Global EV market share realised 54% increase in 2017


The latest International Energy Agency’s Global Electric Vehicles Outlook report indicates that the number of electric and plug-in hybrid cars on the world’s roads exceeded three million in 2017, a 54% increase compared with 2016.

China remained by far the largest electric car market in the world, accounting for half of the EV cars sold last year.

Nearly 580,000 electric cars were sold in China in 2017, a 72% increase from the previous year. The United States had the second-highest, with about 280,000 cars sold in 2017, up from 160,000 in 2016.

However, Nordic countries remain leaders in terms of market share.

Electric cars accounted for 39% of new car sales in Norway, making it the world leader in electric vehicle (EV) market share. Read more: The electric vehicle journey is still in its infancy

In Iceland, new EV sales comprised 12% of total car sales while the share reached 6% in Sweden. Germany and Japan also saw strong growth, with sales more than doubling in both countries from their 2016 levels.

Electric buses

Last year alone, the stock of electric buses rose to 370,000 from 345,000 in 2016, and electric two-wheelers reached 250 million.

The electrification of these modes of transport has been driven almost entirely by China, which accounts for more than 99% of both electric bus and two-wheeler stock, though registrations in Europe and India are growing strongly.

Charging infrastructure is also keeping pace. Last year, the number of private chargers at homes and workplaces was estimated at almost three million worldwide.

In addition, there were about 430,000 publicly accessible chargers worldwide in 2017, a quarter of which were fast chargers.

Fast chargers are especially important in densely populated cities and serve an essential role in boosting the appeal of EVs by enabling long-distance travel.

The growth of EVs has largely been driven by government policy, including:

  • Public procurement programmes,
  • Financial incentives reducing the cost of purchase of EVs,
  • Tightened fuel-economy standards and regulations on the emission of local pollutants, low- and zero-emission vehicle mandates, and
  • A variety of local measures, such as restrictions on the circulation of vehicles based on their pollutant emission performances.

Technologies beyond lithium-ion

The report underlines that the rapid uptake of EVs has also been helped by progress made in recent years to improve the performance and reduce the costs of lithium-ion batteries.

However, further battery cost reductions and performance improvements are essential to improve the appeal of EVs.

These are achievable with a combination of improved chemistries, increased production scale, and battery sizes, according to the report.

Further improvements are possible with the transition to technologies beyond lithium-ion.

Innovations in battery chemistry will also be needed to maintain growth as there are supply issues with core elements that make up lithium-ion batteries, such as nickel, lithium and cobalt.

The IEA study noted that supply of cobalt is particularly subject to risks as almost 60% of the global production of cobalt is currently concentrated in the Democratic Republic of Congo.

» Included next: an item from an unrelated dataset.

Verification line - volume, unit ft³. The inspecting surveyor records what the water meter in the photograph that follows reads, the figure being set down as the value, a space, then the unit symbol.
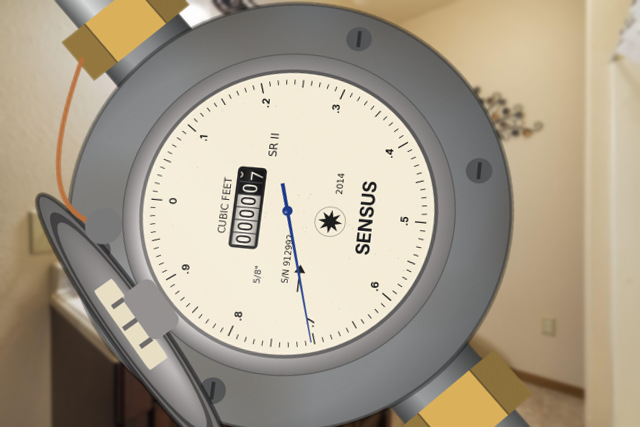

The report further noted that the capacity to refine and process raw cobalt is highly concentrated, with China controlling 90% of refining capacity.

Even accounting for ongoing developments in battery chemistry, cobalt demand for EVs is expected to be between 10 and 25 times higher than current levels by 2030.

The report notes that ensuring the increased uptake of EVs while meeting social and environmental sustainability goals requires the adoption and enforcement of minimum standards on labour and environmental conditions.

The environmental sustainability of batteries also requires the improvement of end-of-life and material recycling processes.